▸ What you are asked to do:
A verbatim copy of the line containing "white-space: nowrap;" and all lines after it, up to and including the final line of the records, is the only acceptable output.
(Supplied material Opens)
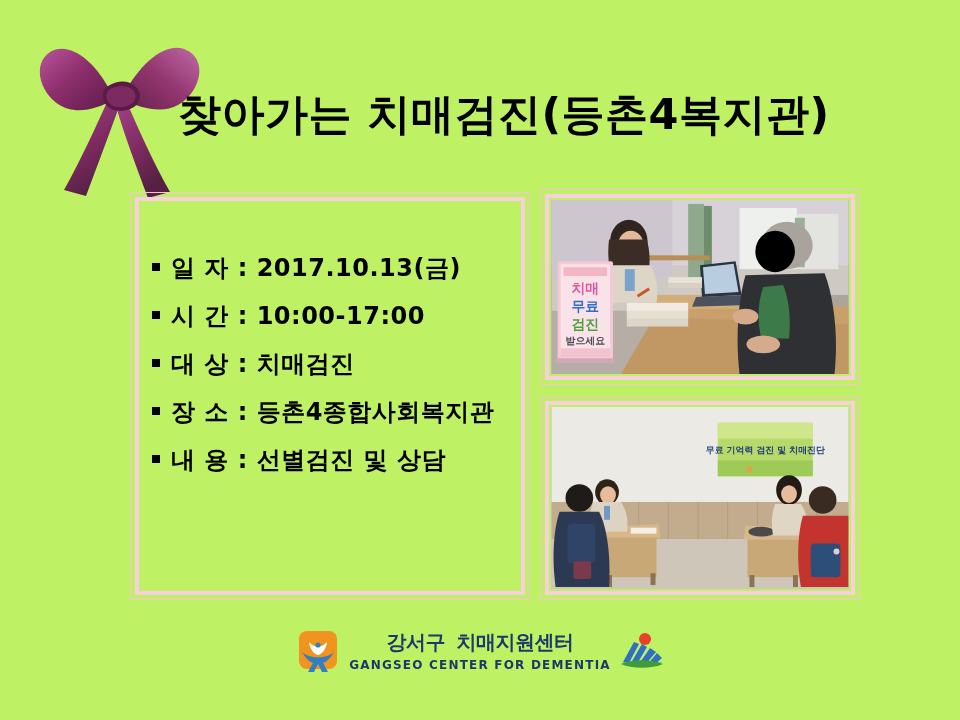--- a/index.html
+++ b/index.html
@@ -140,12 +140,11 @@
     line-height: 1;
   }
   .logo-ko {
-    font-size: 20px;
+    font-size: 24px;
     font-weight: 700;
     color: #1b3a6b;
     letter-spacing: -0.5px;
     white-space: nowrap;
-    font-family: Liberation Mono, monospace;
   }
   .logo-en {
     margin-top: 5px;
(Supplied material Closes)
▸ Reply:
     white-space: nowrap;
-    font-family: Liberation Mono, monospace;
   }
   .logo-en {
     margin-top: 5px;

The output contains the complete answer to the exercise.